Cleveland’s (?) 2001 plan for redefining statistics as “data science”


This plan has been making the rounds on Twitter and is being attributed to William Cleveland in 2001 (thanks to Kasper for the link). I’m not sure of the provenance of the document but it has some really interesting ideas and is worth reading in its entirety. I actually think that many Biostatistics departments follow the proposed distribution of effort pretty closely. 

One of the most interesting sections is the discussion of computing (emphasis mine): 

Data analysis projects today rely on databases, computer and network hardware, and computer and network software. A collection of models and methods for data analysis will be used only if the collection is implemented in a computing environment that makes the models and methods sufficiently efficient to use.
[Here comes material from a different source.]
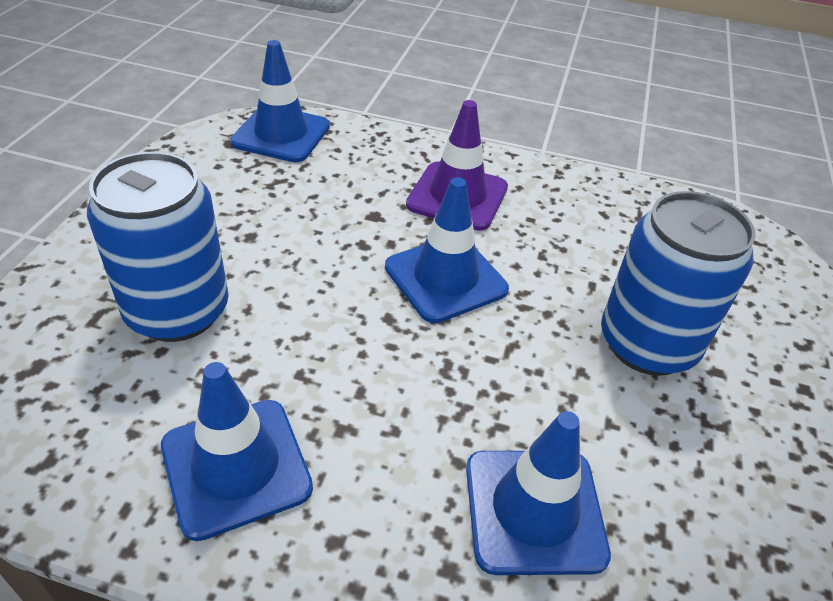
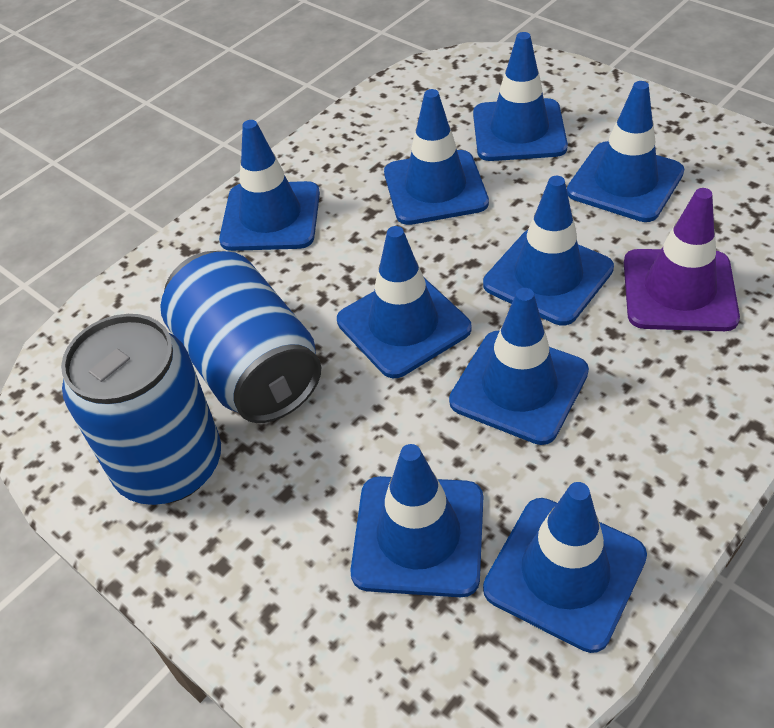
blue traffic cone: 4 -> 9

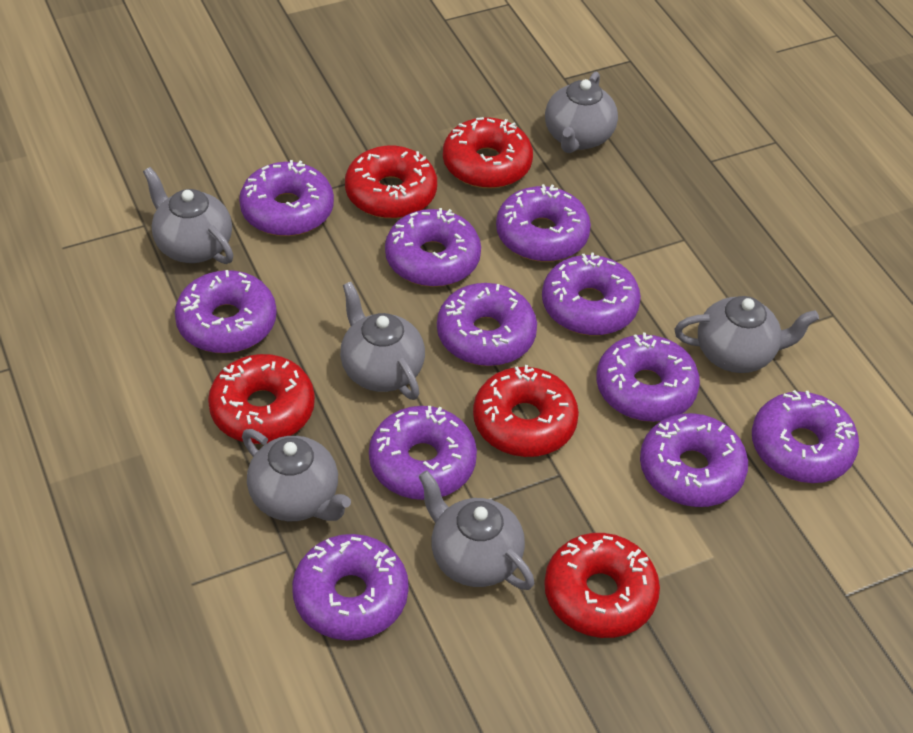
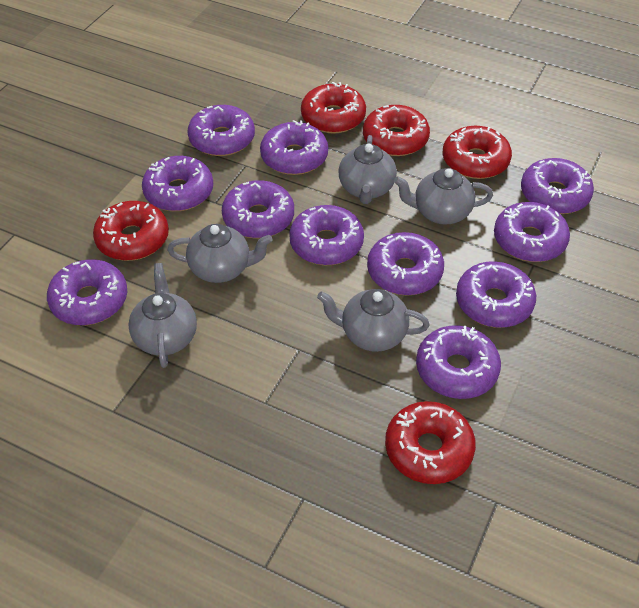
grey teapot: 6 -> 5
In choosing competing models and methods, analysts will trade effectiveness for efficiency of use.


This suggests that statisticians should look to computing for knowledge today, just as data science looked to mathematics in the past.
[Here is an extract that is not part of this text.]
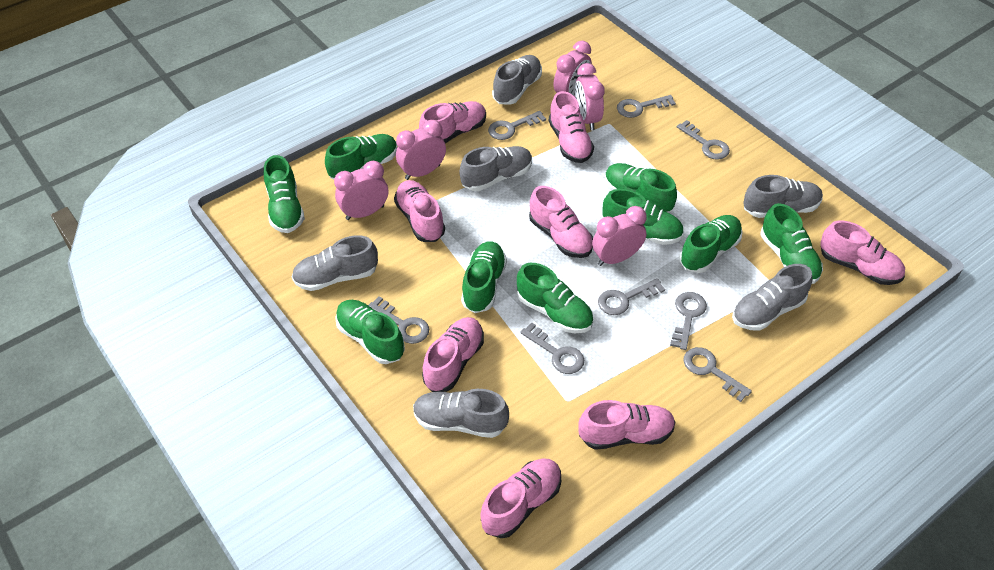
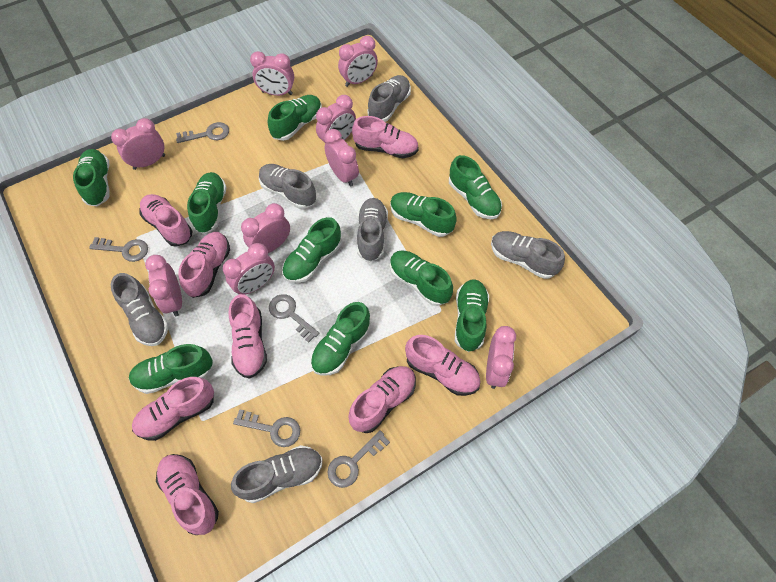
green shoe: 9 -> 10
grey key: 8 -> 5
pink clock: 5 -> 9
I also found the theory section worth a read and figure it will definitely lead to some discussion: 

Mathematics is an important knowledge base for theory. It is far too important to take for granted by requiring the same body of mathematics for all. Students should study mathematics on an as-needed basis.


Not all theory is mathematical. In fact, the most fundamental theories of data science are distinctly nonmathematical. For example, the fundamentals of the Bayesian theory of inductive inference involve nonmathematical ideas about combining information from the data and information external to the data. Basic ideas are conveniently expressed by simple mathematical expressions, but mathematics is surely not at issue.